»»
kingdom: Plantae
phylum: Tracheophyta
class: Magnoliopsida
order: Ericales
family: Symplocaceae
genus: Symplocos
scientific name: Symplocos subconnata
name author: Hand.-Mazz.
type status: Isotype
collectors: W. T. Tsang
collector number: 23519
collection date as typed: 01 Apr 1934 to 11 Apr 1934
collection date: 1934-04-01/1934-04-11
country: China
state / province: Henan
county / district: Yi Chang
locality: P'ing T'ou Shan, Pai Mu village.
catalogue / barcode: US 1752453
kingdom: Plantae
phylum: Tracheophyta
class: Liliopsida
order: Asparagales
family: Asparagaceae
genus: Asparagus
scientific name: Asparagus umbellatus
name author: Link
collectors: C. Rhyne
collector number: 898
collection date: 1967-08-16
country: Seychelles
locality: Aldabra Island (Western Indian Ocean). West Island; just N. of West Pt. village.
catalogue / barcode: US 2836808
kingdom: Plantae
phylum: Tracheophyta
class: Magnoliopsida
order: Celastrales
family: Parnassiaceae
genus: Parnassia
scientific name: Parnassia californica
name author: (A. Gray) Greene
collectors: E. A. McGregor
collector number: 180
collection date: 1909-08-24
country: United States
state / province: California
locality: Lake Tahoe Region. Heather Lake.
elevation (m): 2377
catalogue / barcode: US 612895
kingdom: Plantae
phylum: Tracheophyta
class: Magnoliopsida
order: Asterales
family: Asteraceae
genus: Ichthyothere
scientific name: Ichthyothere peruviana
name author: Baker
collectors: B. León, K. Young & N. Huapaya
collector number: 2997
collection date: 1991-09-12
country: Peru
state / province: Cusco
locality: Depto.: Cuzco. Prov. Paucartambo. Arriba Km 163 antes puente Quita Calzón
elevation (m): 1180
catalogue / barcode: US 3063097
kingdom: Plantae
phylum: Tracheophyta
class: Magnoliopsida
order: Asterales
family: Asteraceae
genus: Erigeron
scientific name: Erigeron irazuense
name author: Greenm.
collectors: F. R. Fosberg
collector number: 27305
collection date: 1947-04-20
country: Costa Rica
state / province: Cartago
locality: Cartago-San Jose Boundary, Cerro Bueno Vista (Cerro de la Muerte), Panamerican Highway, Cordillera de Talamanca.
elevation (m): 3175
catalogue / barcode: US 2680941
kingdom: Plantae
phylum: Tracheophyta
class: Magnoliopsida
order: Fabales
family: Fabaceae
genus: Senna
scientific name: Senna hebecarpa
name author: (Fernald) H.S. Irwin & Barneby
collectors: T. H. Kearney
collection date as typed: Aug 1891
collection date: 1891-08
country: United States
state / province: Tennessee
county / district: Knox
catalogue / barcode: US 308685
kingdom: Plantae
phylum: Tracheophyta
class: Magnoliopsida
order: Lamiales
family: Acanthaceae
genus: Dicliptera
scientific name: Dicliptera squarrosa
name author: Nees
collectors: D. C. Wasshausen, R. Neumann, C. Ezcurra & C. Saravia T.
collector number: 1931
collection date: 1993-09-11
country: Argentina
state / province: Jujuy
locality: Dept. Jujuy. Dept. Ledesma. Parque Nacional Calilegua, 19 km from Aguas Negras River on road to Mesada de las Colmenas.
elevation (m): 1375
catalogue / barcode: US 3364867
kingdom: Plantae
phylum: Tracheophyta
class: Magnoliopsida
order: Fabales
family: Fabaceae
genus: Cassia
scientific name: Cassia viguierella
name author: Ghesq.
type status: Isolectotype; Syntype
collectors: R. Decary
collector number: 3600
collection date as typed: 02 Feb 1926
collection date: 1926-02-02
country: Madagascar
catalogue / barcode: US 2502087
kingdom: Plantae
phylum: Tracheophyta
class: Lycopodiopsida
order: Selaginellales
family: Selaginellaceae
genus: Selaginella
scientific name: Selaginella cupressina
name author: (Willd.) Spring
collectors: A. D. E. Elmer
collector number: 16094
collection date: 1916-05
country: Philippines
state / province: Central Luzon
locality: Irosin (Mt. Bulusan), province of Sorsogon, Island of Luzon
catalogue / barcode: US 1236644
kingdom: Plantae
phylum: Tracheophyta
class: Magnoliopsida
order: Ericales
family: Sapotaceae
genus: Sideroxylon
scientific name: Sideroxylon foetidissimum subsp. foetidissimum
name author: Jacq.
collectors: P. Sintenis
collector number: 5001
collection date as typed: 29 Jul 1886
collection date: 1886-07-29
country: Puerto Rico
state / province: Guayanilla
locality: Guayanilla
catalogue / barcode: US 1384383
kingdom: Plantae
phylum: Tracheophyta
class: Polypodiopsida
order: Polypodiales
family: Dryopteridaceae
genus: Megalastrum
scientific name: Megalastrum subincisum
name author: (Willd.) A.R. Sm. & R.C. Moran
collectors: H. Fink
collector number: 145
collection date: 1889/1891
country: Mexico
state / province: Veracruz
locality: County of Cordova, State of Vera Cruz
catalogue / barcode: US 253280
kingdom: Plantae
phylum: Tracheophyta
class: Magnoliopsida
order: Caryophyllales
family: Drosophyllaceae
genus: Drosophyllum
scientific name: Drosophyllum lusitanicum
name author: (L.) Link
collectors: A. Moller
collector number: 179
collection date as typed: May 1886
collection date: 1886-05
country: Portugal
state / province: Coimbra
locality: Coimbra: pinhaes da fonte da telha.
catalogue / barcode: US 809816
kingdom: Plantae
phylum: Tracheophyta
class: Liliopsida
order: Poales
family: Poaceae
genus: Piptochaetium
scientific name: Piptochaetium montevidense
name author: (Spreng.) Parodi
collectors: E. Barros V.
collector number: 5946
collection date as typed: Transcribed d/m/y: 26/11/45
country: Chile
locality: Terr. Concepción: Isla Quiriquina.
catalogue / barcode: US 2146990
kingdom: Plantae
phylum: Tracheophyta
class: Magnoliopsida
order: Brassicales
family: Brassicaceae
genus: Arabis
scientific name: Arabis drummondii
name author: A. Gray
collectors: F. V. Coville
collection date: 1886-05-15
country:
««
Copy the listing from the line with "scientific name: Dicliptera squarrosa" to the line with "state / province: Jujuy", putting "gatherers" in place of "collectors" and leaving everything else the same.

scientific name: Dicliptera squarrosa
name author: Nees
gatherers: D. C. Wasshausen, R. Neumann, C. Ezcurra & C. Saravia T.
collector number: 1931
collection date: 1993-09-11
country: Argentina
state / province: Jujuy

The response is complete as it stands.